━━━━━ Data under study ━━━━━

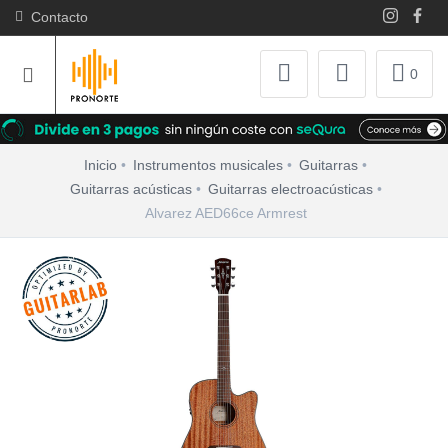
Contacto
0
Inicio
Instrumentos musicales
Guitarras
Guitarras acústicas
Guitarras electroacústicas
Alvarez AED66ce Armrest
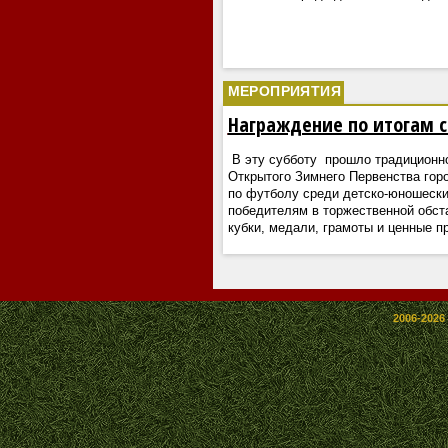
МЕРОПРИЯТИЯ
Награждение по итогам се
В эту субботу прошло традиционно
Открытого Зимнего Первенства гор
по футболу среди детско-юношеск
победителям в торжественной обст
кубки, медали, грамоты и ценные п
2006-2026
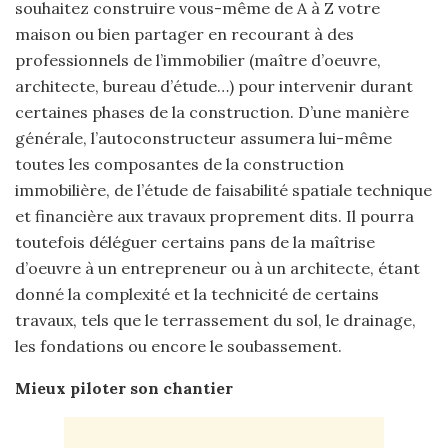
souhaitez construire vous-même de A à Z votre
maison ou bien partager en recourant à des
professionnels de l’immobilier (maître d’oeuvre,
architecte, bureau d’étude…) pour intervenir durant
certaines phases de la construction. D’une manière
générale, l’autoconstructeur assumera lui-même
toutes les composantes de la construction
immobilière, de l’étude de faisabilité spatiale technique
et financière aux travaux proprement dits. Il pourra
toutefois déléguer certains pans de la maîtrise
d’oeuvre à un entrepreneur ou à un architecte, étant
donné la complexité et la technicité de certains
travaux, tels que le terrassement du sol, le drainage,
les fondations ou encore le soubassement.
Mieux piloter son chantier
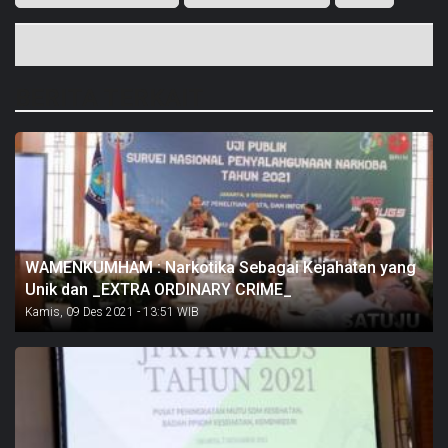
BERITA TERKAIT
WAMENKUMHAM : Narkotika Sebagai Kejahatan yang
Unik dan _EXTRA ORDINARY CRIME_
Kamis, 09 Des 2021 - 13:51 WIB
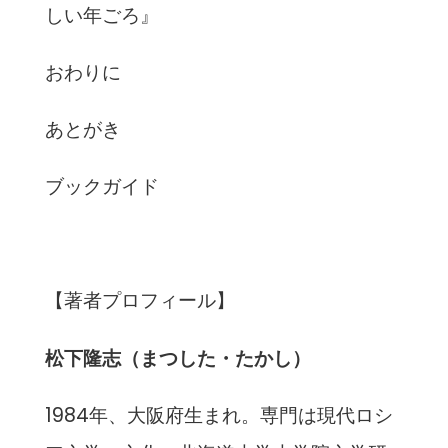
しい年ごろ』
おわりに
あとがき
ブックガイド
【著者プロフィール】
松下隆志（まつした・たかし）
1984年、大阪府生まれ。専門は現代ロシ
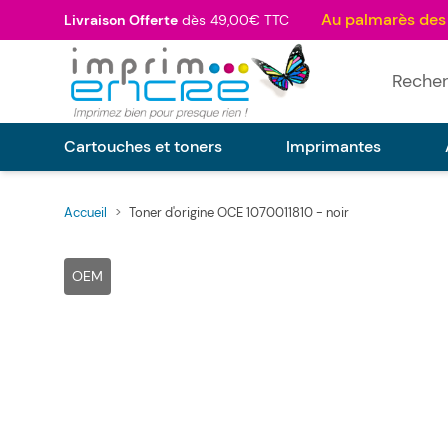
Allez au contenu
Livraison Offerte
dès 49,00€ TTC
Rechercher
Cartouches et toners
Imprimantes
Accueil
>
Toner d'origine OCE 1070011810 - noir
Main image
Click to view image in fullscreen
OEM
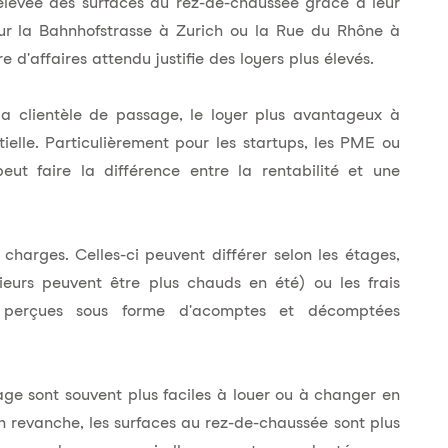
 élevée des surfaces au rez-de-chaussée grâce à leur
sur la
Bahnhofstrasse à Zurich
ou la
Rue du Rhône à
re d'affaires attendu justifie des loyers plus élevés.
a clientèle de passage, le loyer plus avantageux à
elle. Particulièrement pour les startups, les PME ou
eut faire la différence entre la rentabilité et une
harges. Celles-ci peuvent différer selon les étages,
eurs peuvent être plus chauds en été) ou les frais
t
perçues sous forme d'acomptes
et décomptées
'étage sont souvent plus faciles à louer ou à changer en
n revanche, les surfaces au rez-de-chaussée sont plus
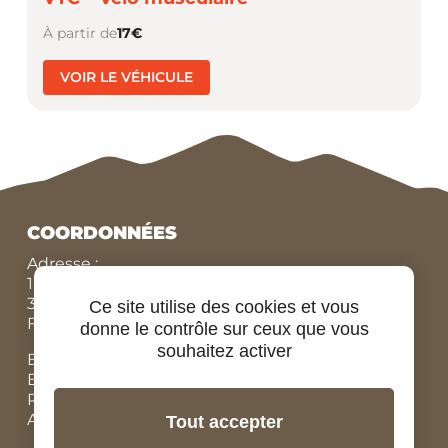
À partir de
17€
VOIR LE VÉHICULE
COORDONNÉES
Adresse :
10 Route de Conneuil,
37270 MONTLOUIS SUR LOIRE,
Ce site utilise des cookies et vous
FRANCE
donne le contrôle sur ceux que vous
souhaitez activer
Bureau N°:
+33 (0)9 84 07 78 56
Eric :
+33 (0)7 86 87 95 45
Rodolphe :
+33 (0)6 07 67 90 19
Adrien, locations vélos :
+33 (0)6 98 73 34 89
Tout accepter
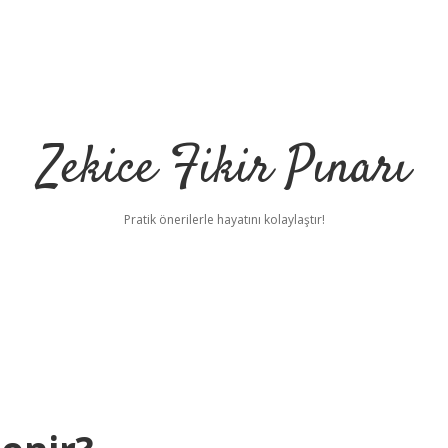
Zekice Fikir Pınarı
Pratik önerilerle hayatını kolaylaştır!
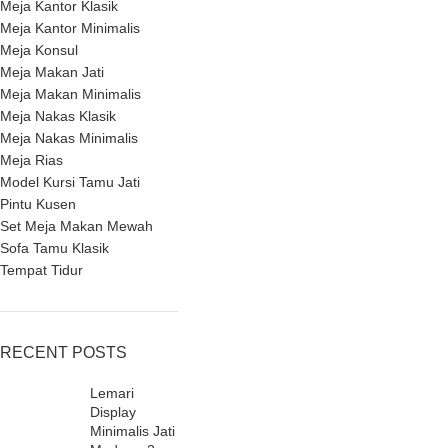
Meja Kantor Klasik
Meja Kantor Minimalis
Meja Konsul
Meja Makan Jati
Meja Makan Minimalis
Meja Nakas Klasik
Meja Nakas Minimalis
Meja Rias
Model Kursi Tamu Jati
Pintu Kusen
Set Meja Makan Mewah
Sofa Tamu Klasik
Tempat Tidur
RECENT POSTS
Lemari
Display
Minimalis Jati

━━━━━

(Exercise description): The whole of the data needs to be copied word for word, though not its pictures.

(Result below):
Contacto
0
Inicio
Instrumentos musicales
Guitarras
Guitarras acústicas
Guitarras electroacústicas
Alvarez AED66ce Armrest
МЕРОПРИЯТИЯ
Награждение по итогам се
В эту субботу прошло традиционно
Открытого Зимнего Первенства гор
по футболу среди детско-юношеск
победителям в торжественной обст
кубки, медали, грамоты и ценные п
2006-2026
souhaitez construire vous-même de A à Z votre
maison ou bien partager en recourant à des
professionnels de l’immobilier (maître d’oeuvre,
architecte, bureau d’étude…) pour intervenir durant
certaines phases de la construction. D’une manière
générale, l’autoconstructeur assumera lui-même
toutes les composantes de la construction
immobilière, de l’étude de faisabilité spatiale technique
et financière aux travaux proprement dits. Il pourra
toutefois déléguer certains pans de la maîtrise
d’oeuvre à un entrepreneur ou à un architecte, étant
donné la complexité et la technicité de certains
travaux, tels que le terrassement du sol, le drainage,
les fondations ou encore le soubassement.
Mieux piloter son chantier
BERITA TERKAIT
WAMENKUMHAM : Narkotika Sebagai Kejahatan yang
Unik dan _EXTRA ORDINARY CRIME_
Kamis, 09 Des 2021 - 13:51 WIB
しい年ごろ』
おわりに
あとがき
ブックガイド
【著者プロフィール】
松下隆志（まつした・たかし）
1984年、大阪府生まれ。専門は現代ロシ
Allez au contenu
Livraison Offerte
dès 49,00€ TTC
Rechercher
Cartouches et toners
Imprimantes
Accueil
>
Toner d'origine OCE 1070011810 - noir
Main image
Click to view image in fullscreen
OEM
 élevée des surfaces au rez-de-chaussée grâce à leur
sur la
Bahnhofstrasse à Zurich
ou la
Rue du Rhône à
re d'affaires attendu justifie des loyers plus élevés.
a clientèle de passage, le loyer plus avantageux à
elle. Particulièrement pour les startups, les PME ou
eut faire la différence entre la rentabilité et une
harges. Celles-ci peuvent différer selon les étages,
eurs peuvent être plus chauds en été) ou les frais
t
perçues sous forme d'acomptes
et décomptées
'étage sont souvent plus faciles à louer ou à changer en
n revanche, les surfaces au rez-de-chaussée sont plus
À partir de
17€
VOIR LE VÉHICULE
COORDONNÉES
Adresse :
10 Route de Conneuil,
37270 MONTLOUIS SUR LOIRE,
Ce site utilise des cookies et vous
FRANCE
donne le contrôle sur ceux que vous
souhaitez activer
Bureau N°:
+33 (0)9 84 07 78 56
Eric :
+33 (0)7 86 87 95 45
Rodolphe :
+33 (0)6 07 67 90 19
Adrien, locations vélos :
+33 (0)6 98 73 34 89
Tout accepter
Zekice Fikir Pınarı
Pratik önerilerle hayatını kolaylaştır!
Meja Kantor Klasik
Meja Kantor Minimalis
Meja Konsul
Meja Makan Jati
Meja Makan Minimalis
Meja Nakas Klasik
Meja Nakas Minimalis
Meja Rias
Model Kursi Tamu Jati
Pintu Kusen
Set Meja Makan Mewah
Sofa Tamu Klasik
Tempat Tidur
RECENT POSTS
Lemari
Display
Minimalis Jati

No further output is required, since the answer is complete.